With the pictures left out, restate exactly the part below that opens with the line containing "right ankle: (562, 461)" and closes with the line containing "left wrist: (242, 267)".

- **Provided data**
+--

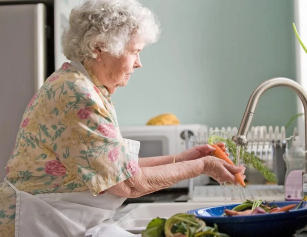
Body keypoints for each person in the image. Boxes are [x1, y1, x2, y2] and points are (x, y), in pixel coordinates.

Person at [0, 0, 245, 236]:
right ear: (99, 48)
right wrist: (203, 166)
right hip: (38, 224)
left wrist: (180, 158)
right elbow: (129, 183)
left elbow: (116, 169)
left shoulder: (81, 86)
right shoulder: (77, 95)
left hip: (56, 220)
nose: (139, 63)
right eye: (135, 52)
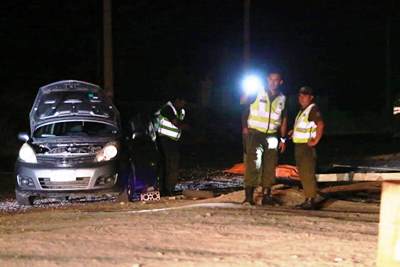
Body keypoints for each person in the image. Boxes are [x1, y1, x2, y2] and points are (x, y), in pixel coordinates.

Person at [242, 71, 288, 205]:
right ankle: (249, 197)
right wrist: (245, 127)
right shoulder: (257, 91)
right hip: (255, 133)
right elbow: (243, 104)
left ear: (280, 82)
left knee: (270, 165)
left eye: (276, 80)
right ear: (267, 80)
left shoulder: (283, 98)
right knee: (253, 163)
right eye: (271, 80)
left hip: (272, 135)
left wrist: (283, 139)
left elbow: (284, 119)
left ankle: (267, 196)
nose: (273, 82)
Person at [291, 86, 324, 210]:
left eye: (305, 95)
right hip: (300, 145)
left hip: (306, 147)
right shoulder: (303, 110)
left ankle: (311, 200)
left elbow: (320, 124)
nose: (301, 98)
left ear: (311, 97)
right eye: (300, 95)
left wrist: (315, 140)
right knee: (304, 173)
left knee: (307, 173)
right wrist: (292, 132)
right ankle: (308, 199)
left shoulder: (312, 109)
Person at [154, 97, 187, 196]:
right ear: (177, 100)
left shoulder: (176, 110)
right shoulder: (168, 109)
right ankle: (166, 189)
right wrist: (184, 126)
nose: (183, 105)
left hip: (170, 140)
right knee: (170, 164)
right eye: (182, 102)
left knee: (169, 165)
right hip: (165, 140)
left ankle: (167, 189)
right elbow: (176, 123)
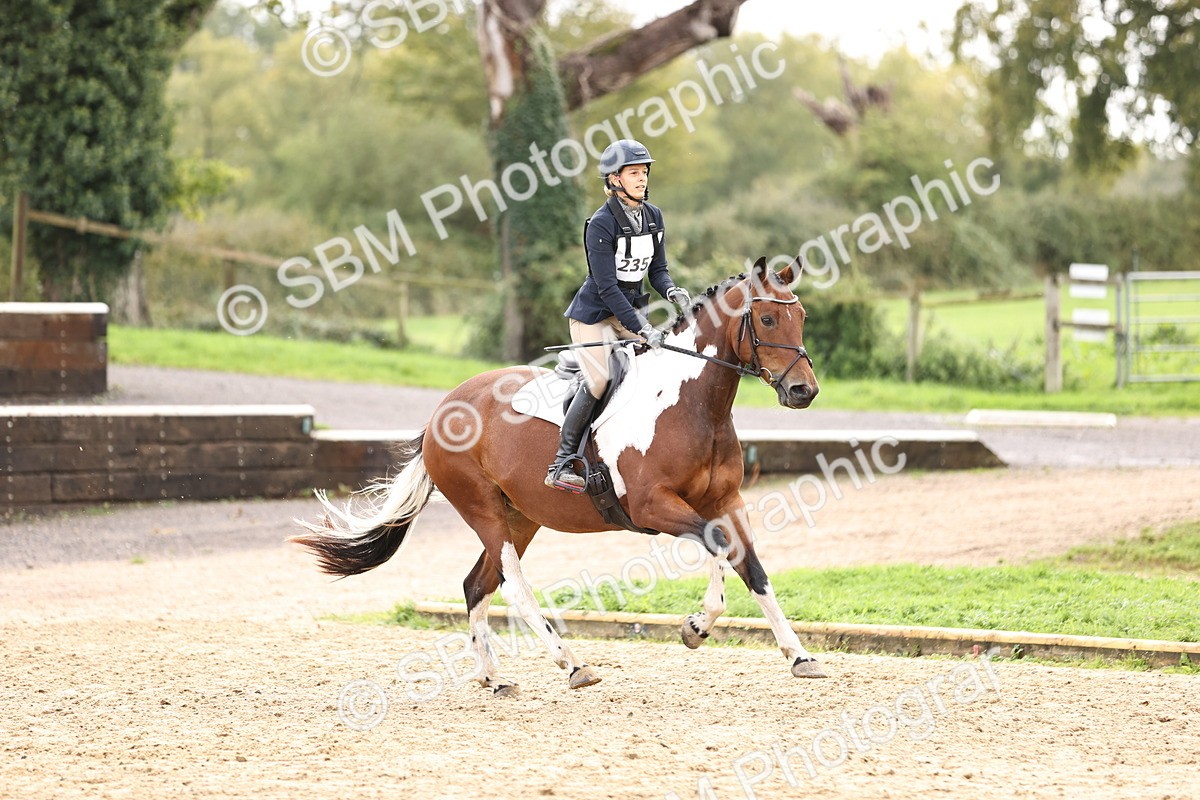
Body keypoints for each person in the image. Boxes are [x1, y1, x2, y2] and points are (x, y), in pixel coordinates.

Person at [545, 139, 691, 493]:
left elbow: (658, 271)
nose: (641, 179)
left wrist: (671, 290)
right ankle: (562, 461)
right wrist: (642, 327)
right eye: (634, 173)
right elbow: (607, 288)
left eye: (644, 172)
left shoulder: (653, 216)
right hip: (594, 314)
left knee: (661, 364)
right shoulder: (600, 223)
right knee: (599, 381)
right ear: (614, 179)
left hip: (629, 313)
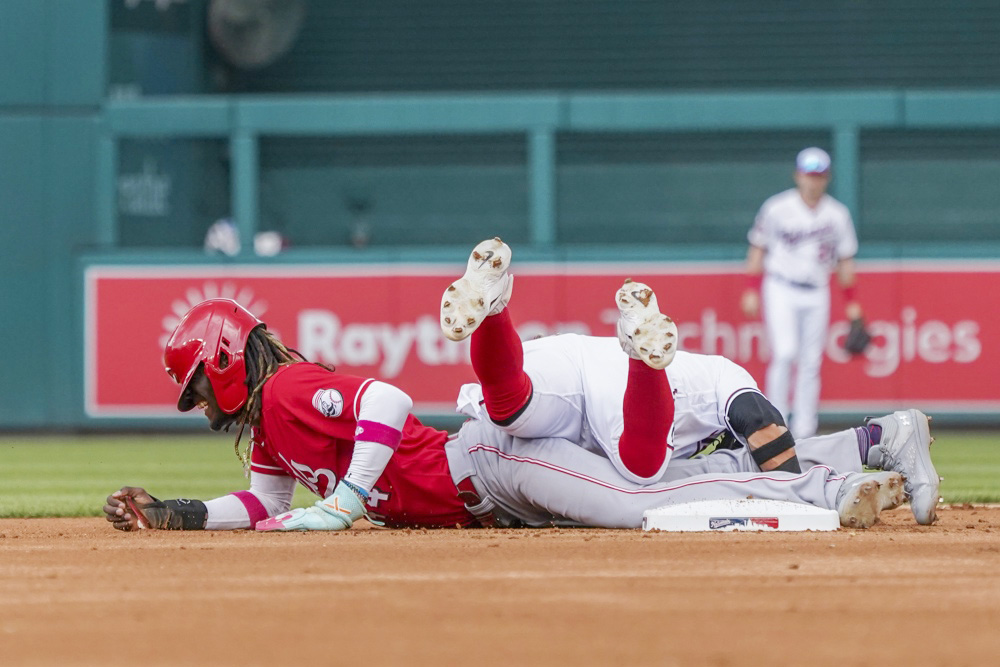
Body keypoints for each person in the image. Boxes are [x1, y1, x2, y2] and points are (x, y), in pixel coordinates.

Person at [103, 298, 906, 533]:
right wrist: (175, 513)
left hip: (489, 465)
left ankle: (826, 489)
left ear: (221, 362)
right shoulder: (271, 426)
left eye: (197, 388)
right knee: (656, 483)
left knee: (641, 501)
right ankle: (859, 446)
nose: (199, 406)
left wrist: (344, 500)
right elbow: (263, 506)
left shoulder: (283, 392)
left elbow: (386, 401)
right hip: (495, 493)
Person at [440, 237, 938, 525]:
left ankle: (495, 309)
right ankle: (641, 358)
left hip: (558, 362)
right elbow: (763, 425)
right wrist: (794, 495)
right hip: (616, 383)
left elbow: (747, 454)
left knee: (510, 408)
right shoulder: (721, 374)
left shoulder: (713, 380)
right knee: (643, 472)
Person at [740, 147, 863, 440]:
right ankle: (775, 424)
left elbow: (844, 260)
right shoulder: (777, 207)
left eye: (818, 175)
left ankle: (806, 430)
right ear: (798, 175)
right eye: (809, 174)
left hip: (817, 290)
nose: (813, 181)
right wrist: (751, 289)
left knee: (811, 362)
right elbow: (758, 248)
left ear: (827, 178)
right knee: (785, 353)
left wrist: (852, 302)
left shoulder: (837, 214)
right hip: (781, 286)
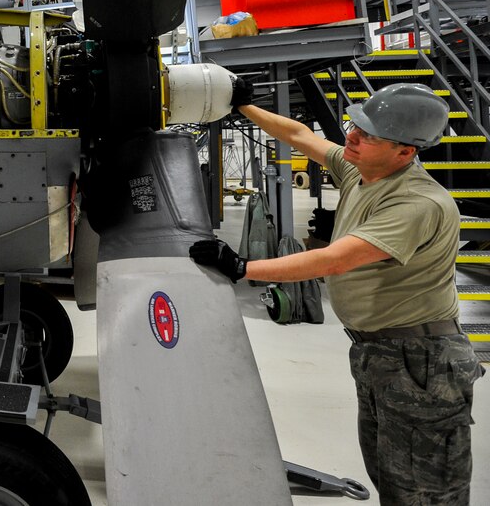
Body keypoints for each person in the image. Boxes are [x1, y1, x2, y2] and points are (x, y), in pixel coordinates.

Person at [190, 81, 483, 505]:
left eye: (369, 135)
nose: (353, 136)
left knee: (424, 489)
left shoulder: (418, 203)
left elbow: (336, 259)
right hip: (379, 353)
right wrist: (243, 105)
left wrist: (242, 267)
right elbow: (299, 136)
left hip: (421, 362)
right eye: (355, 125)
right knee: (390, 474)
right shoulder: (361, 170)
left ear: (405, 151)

+--

- **Solution**
right ankle: (562, 461)
right wrist: (642, 327)
right eye: (634, 173)
right elbow: (607, 288)
left eye: (644, 172)
left shoulder: (653, 216)
right hip: (594, 314)
left knee: (661, 364)
right shoulder: (600, 223)
right knee: (599, 381)
right ear: (614, 179)
left hip: (629, 313)
Body keypoints for each person in the image. Boxes are [x1, y1, x2, y2] and points are (x, y), in pixel coordinates.

Person at [103, 298, 906, 533]:
right wrist: (175, 513)
left hip: (489, 465)
left ankle: (826, 489)
left ear: (221, 362)
right shoulder: (271, 426)
left eye: (197, 388)
right knee: (656, 483)
left knee: (641, 501)
right ankle: (859, 446)
nose: (199, 406)
left wrist: (344, 500)
right elbow: (263, 506)
left shoulder: (283, 392)
left elbow: (386, 401)
right hip: (495, 493)
Person at [440, 237, 938, 525]:
left ankle: (495, 309)
right ankle: (641, 358)
left hip: (558, 362)
right elbow: (763, 425)
right wrist: (794, 495)
right hip: (616, 383)
left elbow: (747, 454)
left knee: (510, 408)
right shoulder: (721, 374)
left shoulder: (713, 380)
right knee: (643, 472)
Person at [740, 147, 863, 440]:
right ankle: (775, 424)
left elbow: (844, 260)
right shoulder: (777, 207)
left eye: (818, 175)
left ankle: (806, 430)
right ear: (798, 175)
right eye: (809, 174)
left hip: (817, 290)
nose: (813, 181)
right wrist: (751, 289)
left knee: (811, 362)
right elbow: (758, 248)
left ear: (827, 178)
right knee: (785, 353)
left wrist: (852, 302)
left shoulder: (837, 214)
right hip: (781, 286)
Body keypoints for each person in the image. Boxes are [x1, y1, x2, y2] and points are (x, y), in pixel coordinates.

Person at [190, 81, 483, 505]:
left eye: (369, 135)
nose: (353, 136)
left knee: (424, 489)
left shoulder: (418, 203)
left elbow: (336, 259)
right hip: (379, 353)
right wrist: (243, 105)
left wrist: (242, 267)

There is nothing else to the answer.